▶ [STORED DATA]:
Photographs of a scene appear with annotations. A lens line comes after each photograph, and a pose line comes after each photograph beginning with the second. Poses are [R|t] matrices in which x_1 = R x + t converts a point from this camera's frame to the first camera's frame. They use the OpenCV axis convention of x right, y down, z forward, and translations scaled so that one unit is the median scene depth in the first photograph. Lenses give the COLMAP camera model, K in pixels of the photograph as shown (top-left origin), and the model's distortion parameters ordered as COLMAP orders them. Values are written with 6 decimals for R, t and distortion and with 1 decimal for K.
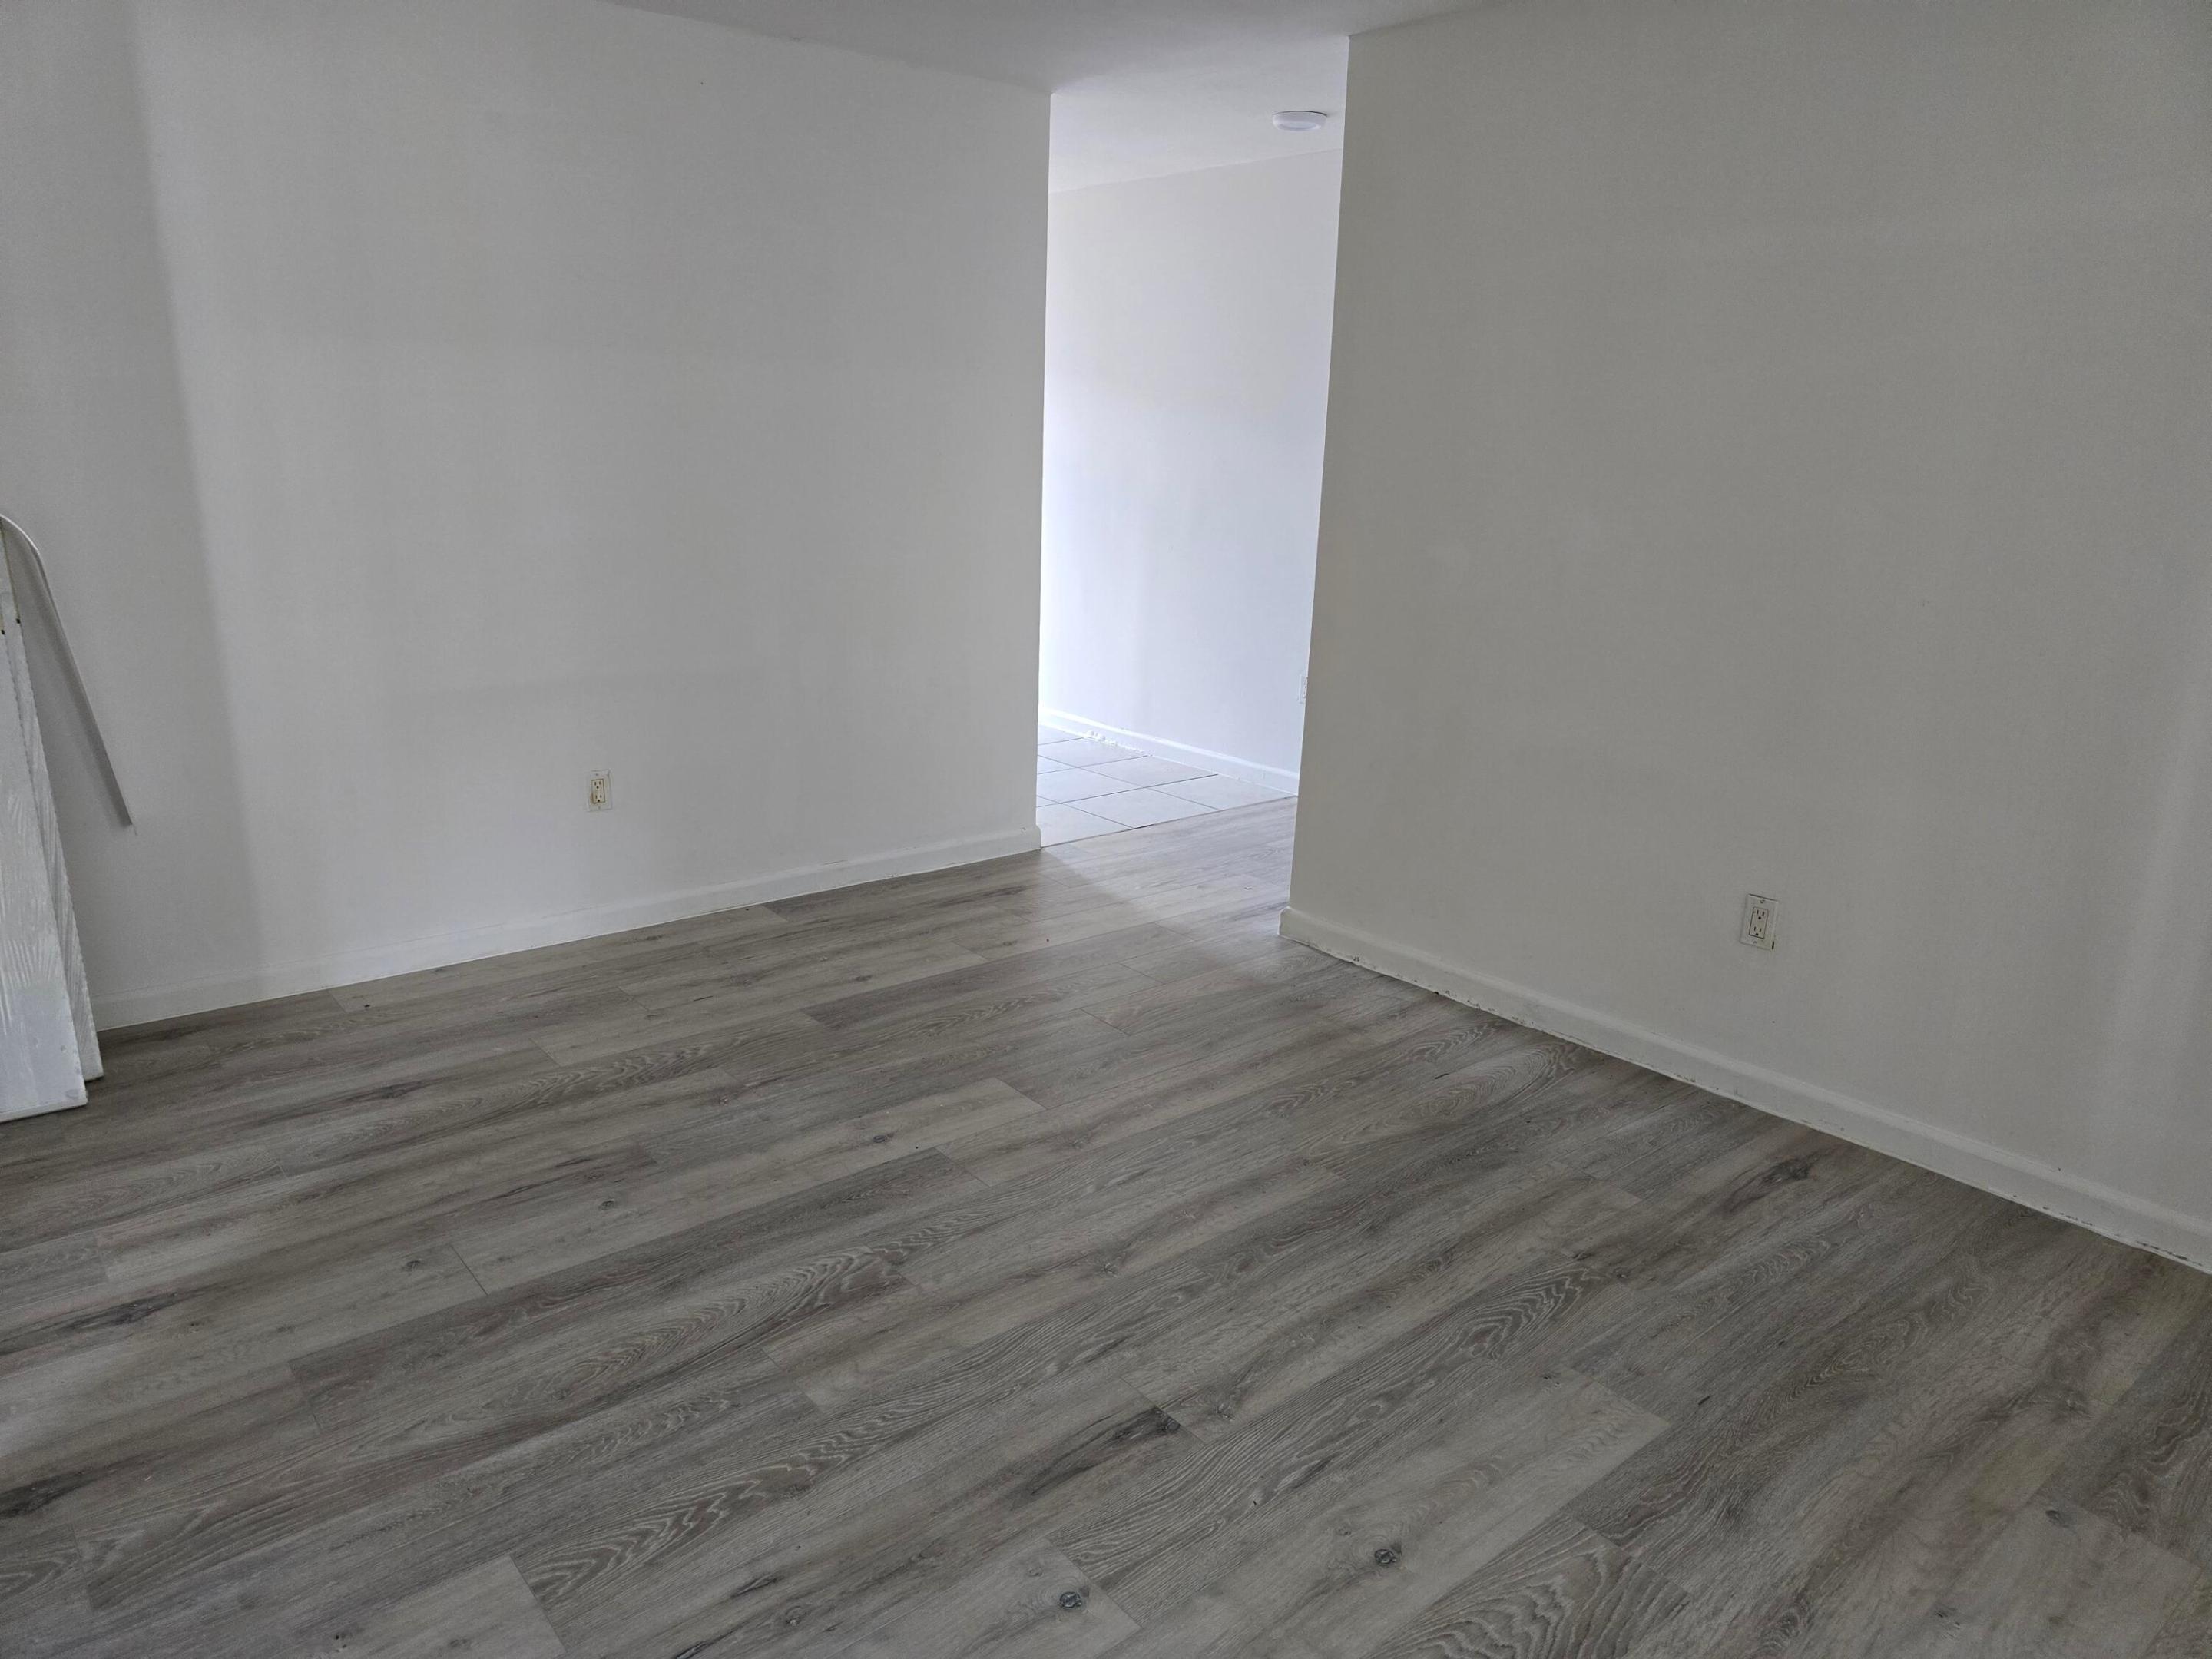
lens RADIAL K [[1492.8, 0, 1106.0], [0, 1492.8, 829.5], [0, 0, 1]] dist [0.083714, -0.085041]
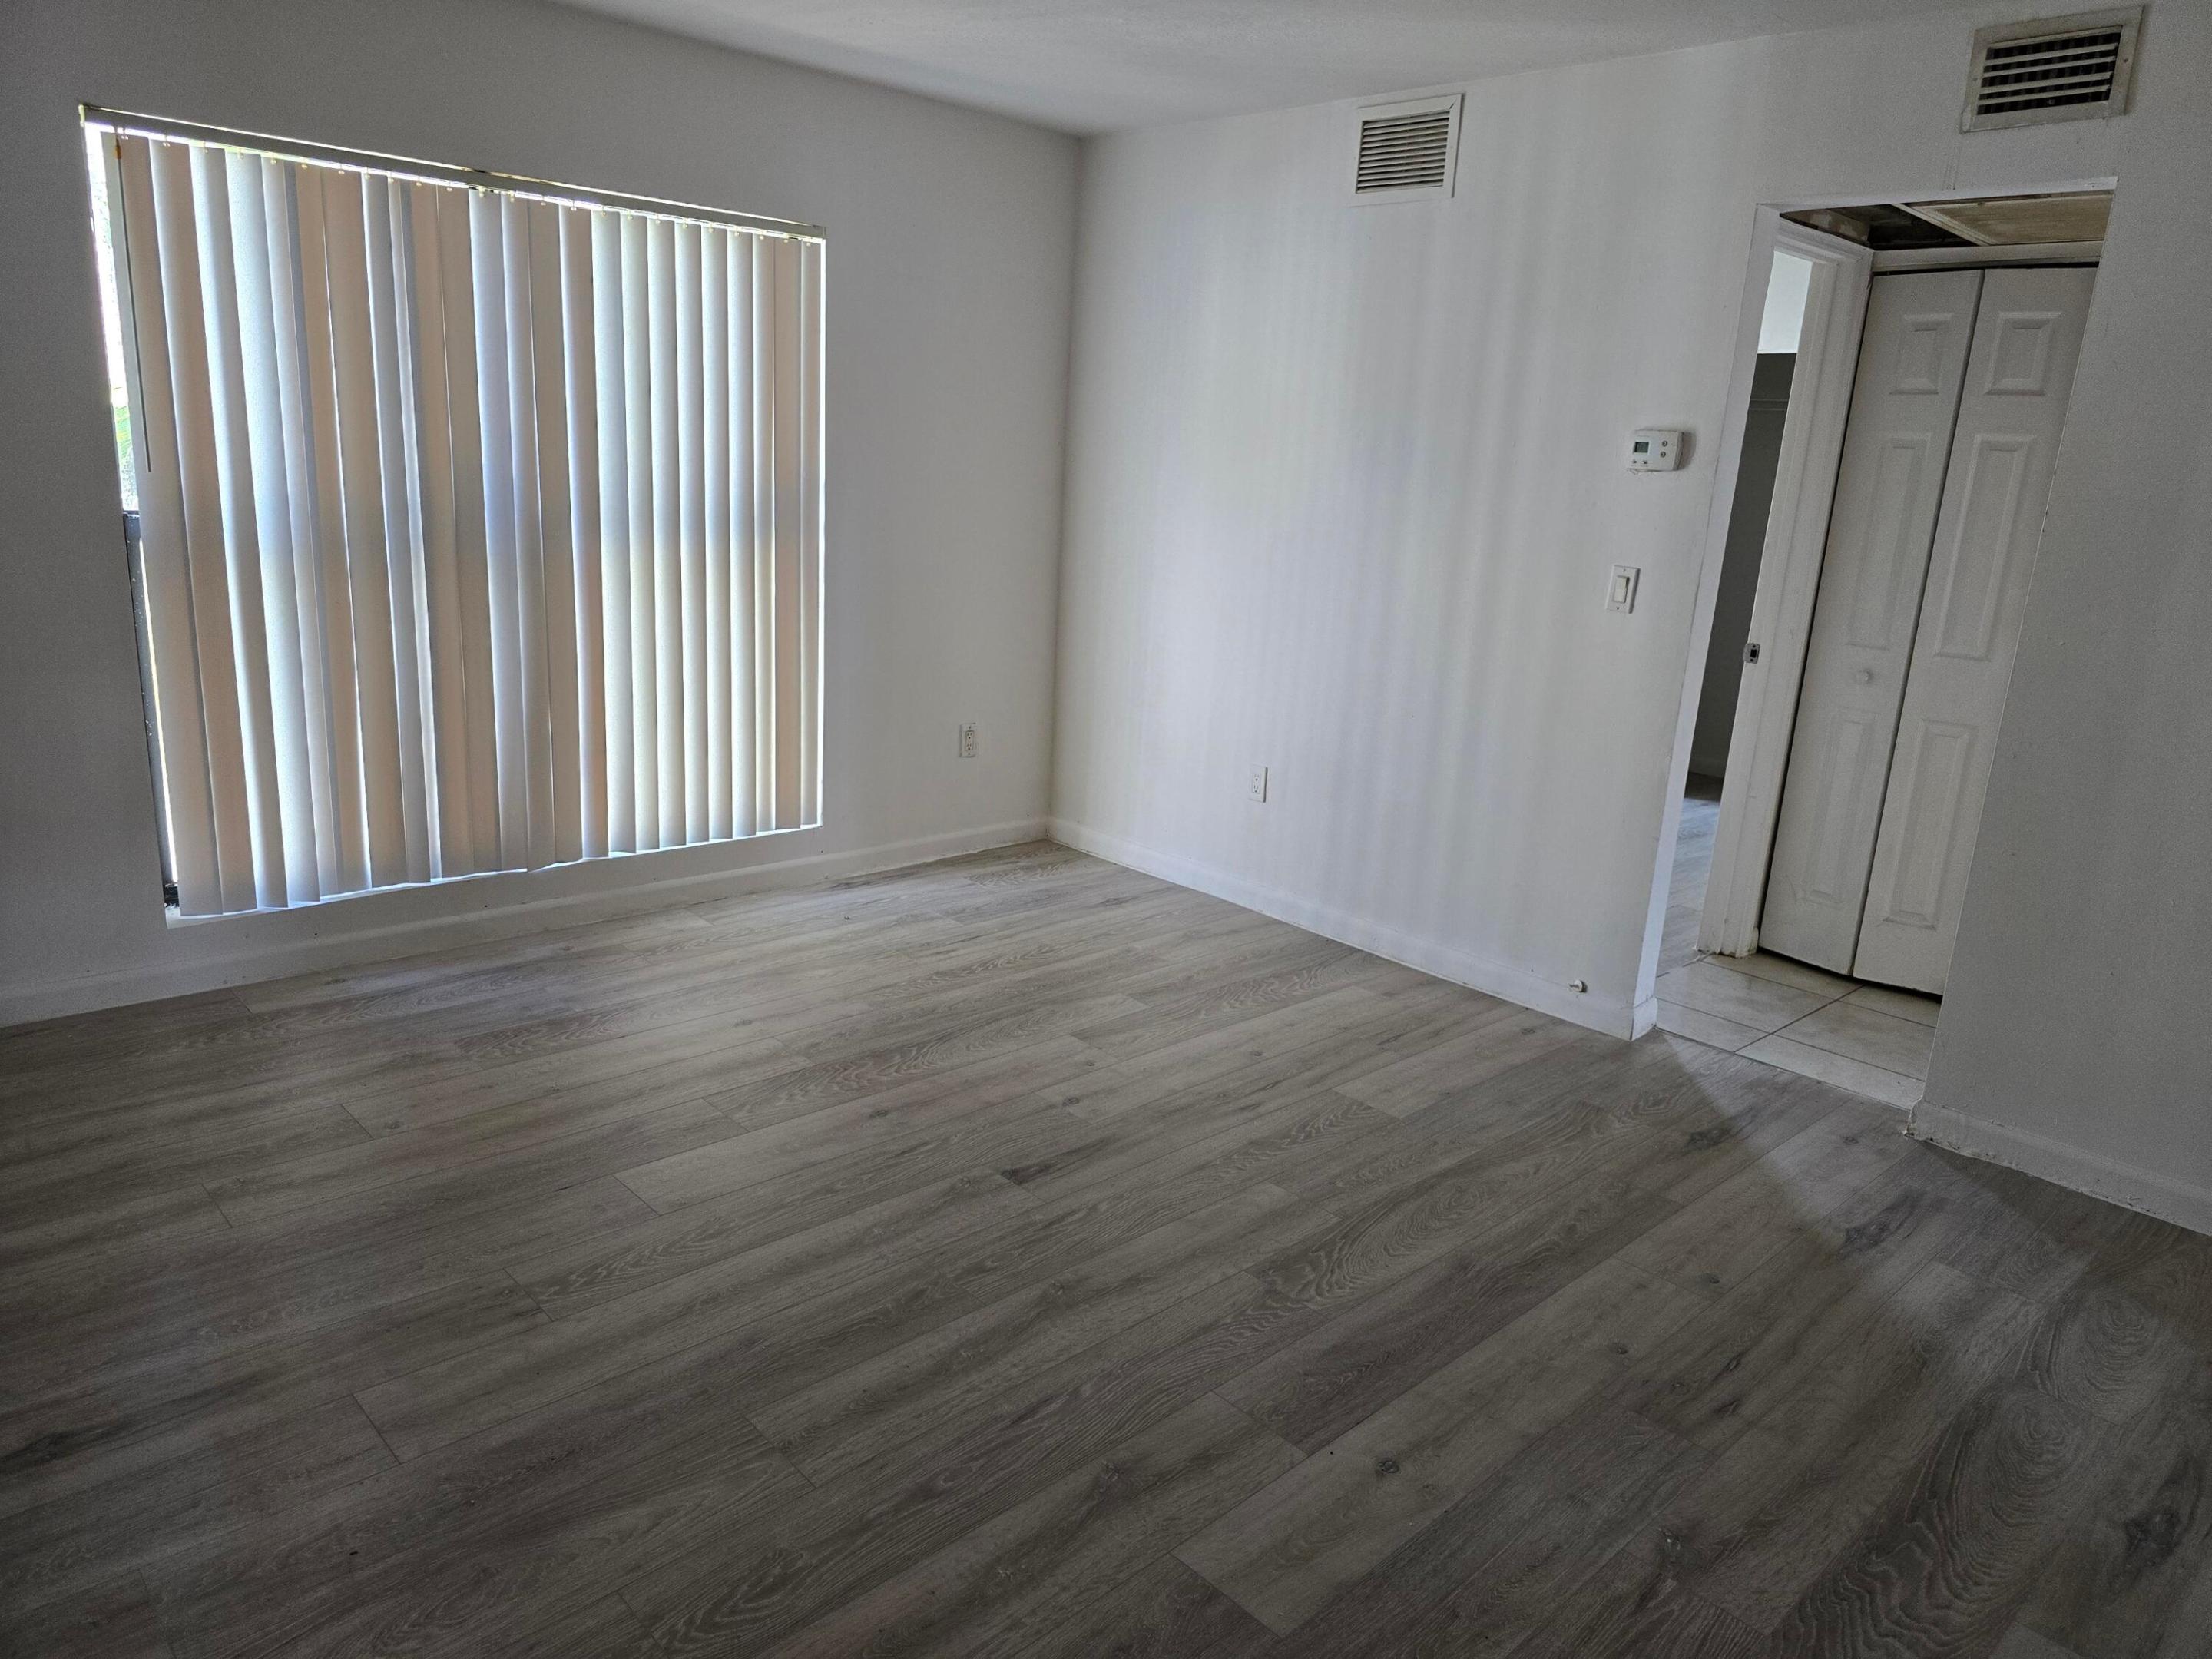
lens RADIAL K [[1492.8, 0, 1106.0], [0, 1492.8, 829.5], [0, 0, 1]] dist [0.083714, -0.085041]
pose [[-0.994358, -0.073068, -0.076899, 0.073399], [-0.101759, 0.861784, 0.496964, -0.486676], [0.029958, 0.501985, -0.864357, 1.808589]]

▶ [REQUIRED ACTION]: Using the material above, return every line exactly as it appears, minus the pictures.

▶ [TASK OUTPUT]:
Photographs of a scene appear with annotations. A lens line comes after each photograph, and a pose line comes after each photograph beginning with the second. Poses are [R|t] matrices in which x_1 = R x + t converts a point from this camera's frame to the first camera's frame. They use the OpenCV axis convention of x right, y down, z forward, and translations scaled so that one unit is the median scene depth in the first photograph. Lenses give the COLMAP camera model, K in pixels of the photograph as shown (top-left origin), and the model's distortion parameters ordered as COLMAP orders them. Values are written with 6 decimals for R, t and distortion and with 1 decimal for K.
lens RADIAL K [[1492.8, 0, 1106.0], [0, 1492.8, 829.5], [0, 0, 1]] dist [0.083714, -0.085041]
lens RADIAL K [[1492.8, 0, 1106.0], [0, 1492.8, 829.5], [0, 0, 1]] dist [0.083714, -0.085041]
pose [[-0.994358, -0.073068, -0.076899, 0.073399], [-0.101759, 0.861784, 0.496964, -0.486676], [0.029958, 0.501985, -0.864357, 1.808589]]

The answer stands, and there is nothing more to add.